● Aim of the exercise
Look through the records below for the line with "root of tail: (255, 519)" and the line with "left hip: (867, 600)", then return those lines and all lines between, exactly.

===== Provided data =====

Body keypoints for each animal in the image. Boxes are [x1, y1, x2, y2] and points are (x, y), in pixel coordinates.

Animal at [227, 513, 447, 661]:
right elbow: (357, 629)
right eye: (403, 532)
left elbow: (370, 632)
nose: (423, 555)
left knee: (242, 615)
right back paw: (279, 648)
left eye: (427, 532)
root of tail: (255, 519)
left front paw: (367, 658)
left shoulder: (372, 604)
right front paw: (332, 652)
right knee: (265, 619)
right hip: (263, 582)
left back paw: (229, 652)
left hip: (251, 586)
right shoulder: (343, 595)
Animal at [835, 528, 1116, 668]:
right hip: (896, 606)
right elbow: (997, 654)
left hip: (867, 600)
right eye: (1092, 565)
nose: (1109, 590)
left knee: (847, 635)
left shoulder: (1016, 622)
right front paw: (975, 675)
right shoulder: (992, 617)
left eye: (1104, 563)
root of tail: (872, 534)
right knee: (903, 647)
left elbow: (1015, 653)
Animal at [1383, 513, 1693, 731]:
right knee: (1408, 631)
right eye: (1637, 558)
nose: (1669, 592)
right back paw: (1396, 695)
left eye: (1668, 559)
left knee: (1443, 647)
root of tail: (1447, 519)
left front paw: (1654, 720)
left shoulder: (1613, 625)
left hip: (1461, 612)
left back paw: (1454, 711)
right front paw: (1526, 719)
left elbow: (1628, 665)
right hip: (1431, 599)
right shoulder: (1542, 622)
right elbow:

=====

● The answer
root of tail: (255, 519)
left front paw: (367, 658)
left shoulder: (372, 604)
right front paw: (332, 652)
right knee: (265, 619)
right hip: (263, 582)
left back paw: (229, 652)
left hip: (251, 586)
right shoulder: (343, 595)
Animal at [835, 528, 1116, 668]:
right hip: (896, 606)
right elbow: (997, 654)
left hip: (867, 600)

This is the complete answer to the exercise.